### Requirement
Find every line in the records below that holds the word "László" and copy it.

(Beginning of Source material)

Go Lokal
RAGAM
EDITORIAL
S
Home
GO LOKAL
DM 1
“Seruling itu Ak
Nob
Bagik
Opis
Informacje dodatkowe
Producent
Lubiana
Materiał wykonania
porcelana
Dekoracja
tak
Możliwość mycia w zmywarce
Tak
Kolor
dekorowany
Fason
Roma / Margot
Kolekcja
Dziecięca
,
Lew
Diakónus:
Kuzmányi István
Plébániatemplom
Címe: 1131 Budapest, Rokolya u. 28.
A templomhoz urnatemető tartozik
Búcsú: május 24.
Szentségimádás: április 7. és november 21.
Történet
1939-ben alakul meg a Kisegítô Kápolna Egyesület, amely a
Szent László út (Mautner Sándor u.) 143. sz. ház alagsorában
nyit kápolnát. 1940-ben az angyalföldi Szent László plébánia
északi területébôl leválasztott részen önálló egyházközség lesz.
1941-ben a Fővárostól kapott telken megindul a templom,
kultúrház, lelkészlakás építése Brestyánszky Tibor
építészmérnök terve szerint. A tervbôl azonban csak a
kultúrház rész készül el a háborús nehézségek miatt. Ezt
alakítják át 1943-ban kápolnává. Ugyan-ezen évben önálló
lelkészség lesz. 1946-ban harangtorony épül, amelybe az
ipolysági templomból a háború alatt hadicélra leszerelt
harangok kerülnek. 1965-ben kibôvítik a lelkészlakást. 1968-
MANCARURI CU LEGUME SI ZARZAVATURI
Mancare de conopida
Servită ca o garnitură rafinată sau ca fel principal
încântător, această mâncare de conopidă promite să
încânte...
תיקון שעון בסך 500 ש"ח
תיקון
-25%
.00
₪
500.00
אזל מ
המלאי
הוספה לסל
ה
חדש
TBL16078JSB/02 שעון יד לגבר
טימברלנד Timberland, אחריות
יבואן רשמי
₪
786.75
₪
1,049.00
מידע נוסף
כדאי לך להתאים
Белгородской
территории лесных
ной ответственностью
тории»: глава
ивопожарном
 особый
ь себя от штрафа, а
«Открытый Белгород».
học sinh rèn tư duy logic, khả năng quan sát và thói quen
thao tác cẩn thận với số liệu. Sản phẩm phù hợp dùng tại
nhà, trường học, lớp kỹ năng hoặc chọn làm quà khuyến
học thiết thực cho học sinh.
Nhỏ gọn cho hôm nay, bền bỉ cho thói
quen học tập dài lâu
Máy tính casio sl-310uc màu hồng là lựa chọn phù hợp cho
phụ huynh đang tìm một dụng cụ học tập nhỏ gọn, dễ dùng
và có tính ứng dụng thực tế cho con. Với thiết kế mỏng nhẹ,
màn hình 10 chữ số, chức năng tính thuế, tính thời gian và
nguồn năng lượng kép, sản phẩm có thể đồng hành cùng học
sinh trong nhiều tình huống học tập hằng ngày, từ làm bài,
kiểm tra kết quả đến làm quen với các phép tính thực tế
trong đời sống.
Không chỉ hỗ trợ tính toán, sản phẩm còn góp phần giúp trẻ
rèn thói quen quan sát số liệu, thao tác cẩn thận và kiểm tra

(End of Source material)

### Written reply
Szent László út (Mautner Sándor u.) 143. sz. ház alagsorában
nyit kápolnát. 1940-ben az angyalföldi Szent László plébánia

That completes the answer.